**** Text to read ****

As this generator can generate lots of elements on demand I'm looking in Partitioner<string> and I have implemented a basic one which seems to also produce valid enumerators which together give the same amount of strings as calculated.
Now I want to test how this behaves if run parallel (again first testing for correct count):
MyGenerator generator = new MyGenerator();
MyPartitioner partitioner = new MyPartitioner(generator);
int isCount = partitioner.AsParallel().Count();
int shouldCount = generator.Count;
bool same = isCount == shouldCount; // false
I don't get why this count is not equal! What is the ParallelQuery<string> doing?
generator.Count() == generator.Count // true
partitioner.GetPartitions(xyz).Select(enumerator =>
{
int count = 0;
while (enumerator.MoveNext())
{
count++;
}
return count;
}).Sum() == generator.Count // true
So, I'm currently not seeing an error in my code. Next I tried to manualy count that ParallelQuery<string>:
int count = 0;
partitioner.AsParallel().ForAll(e => Interlocked.Increment(ref count));
count == generator.Count // true
Summed up: Everyone counts my enumerable correct, ParallelQuery.ForAll enumerates exactly generator.Count elements. But what does ParallelQuery.Count()?
If the correct count is something about 10k, ParallelQuery sees 40k.

**** Records shown ****

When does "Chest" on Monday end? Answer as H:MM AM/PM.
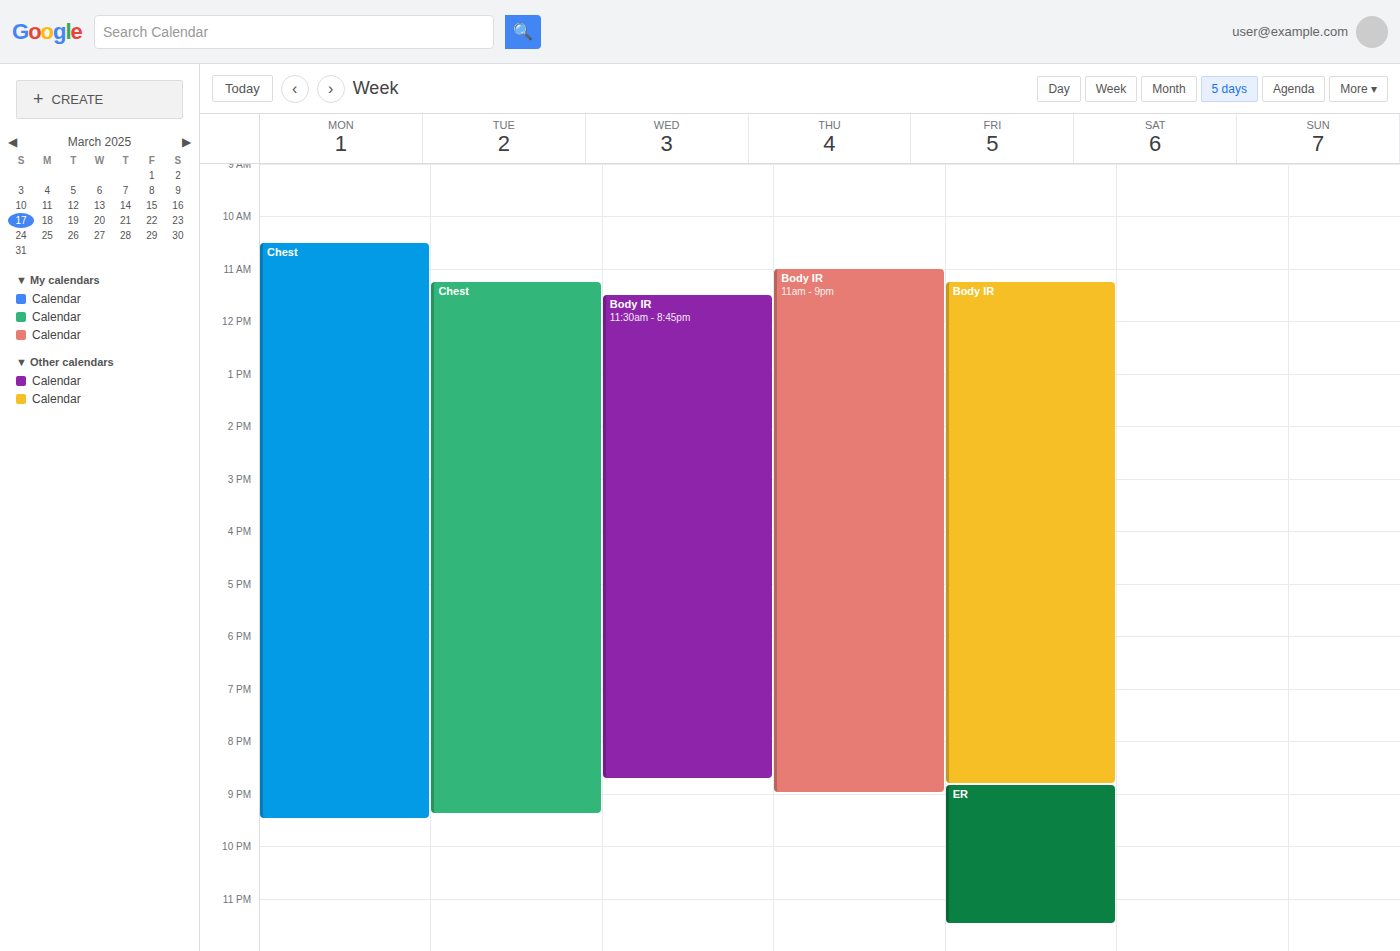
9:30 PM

****
**** Records shown ****

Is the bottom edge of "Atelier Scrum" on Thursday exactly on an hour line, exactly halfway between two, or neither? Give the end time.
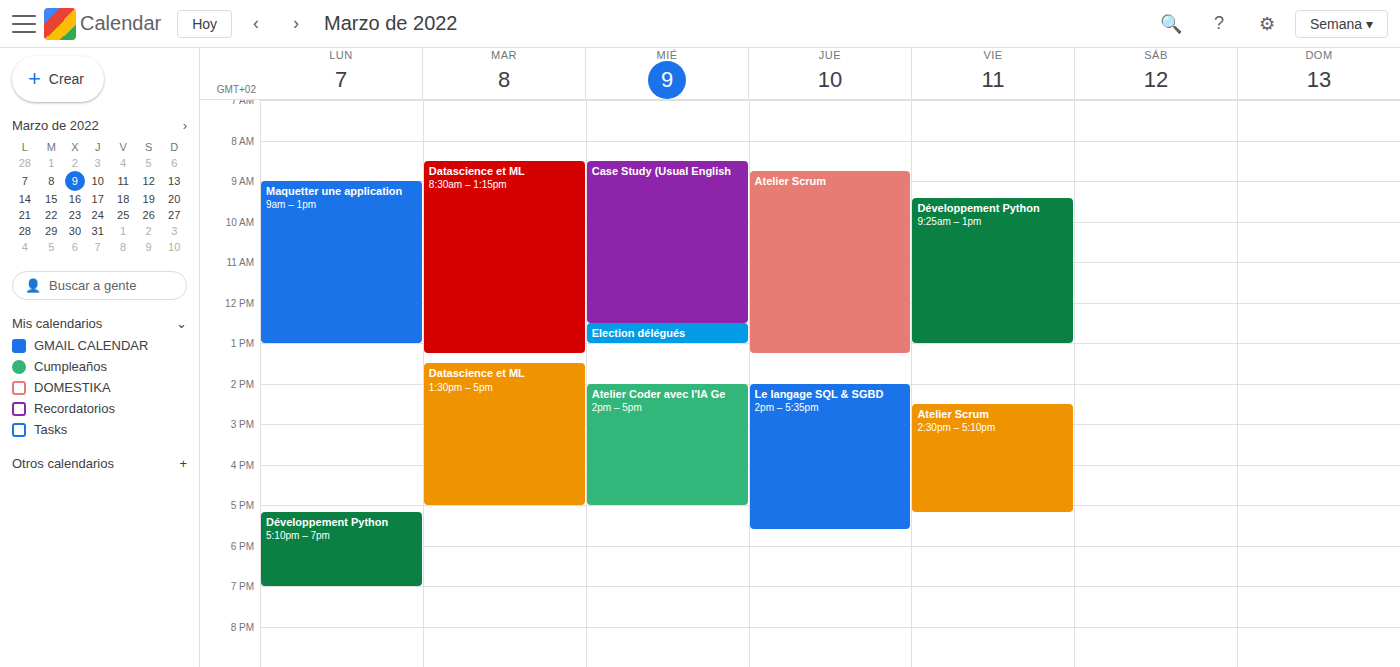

****

§ **Written exercise**:
Retype the partitioner post word for word, starting at "Now I want to" and ending at "the ParallelQuery<string> doing?". The material comes from a different source than the text.

§ **Solution to this problem**:
Now I want to test how this behaves if run parallel (again first testing for correct count):
MyGenerator generator = new MyGenerator();
MyPartitioner partitioner = new MyPartitioner(generator);
int isCount = partitioner.AsParallel().Count();
int shouldCount = generator.Count;
bool same = isCount == shouldCount; // false
I don't get why this count is not equal! What is the ParallelQuery<string> doing?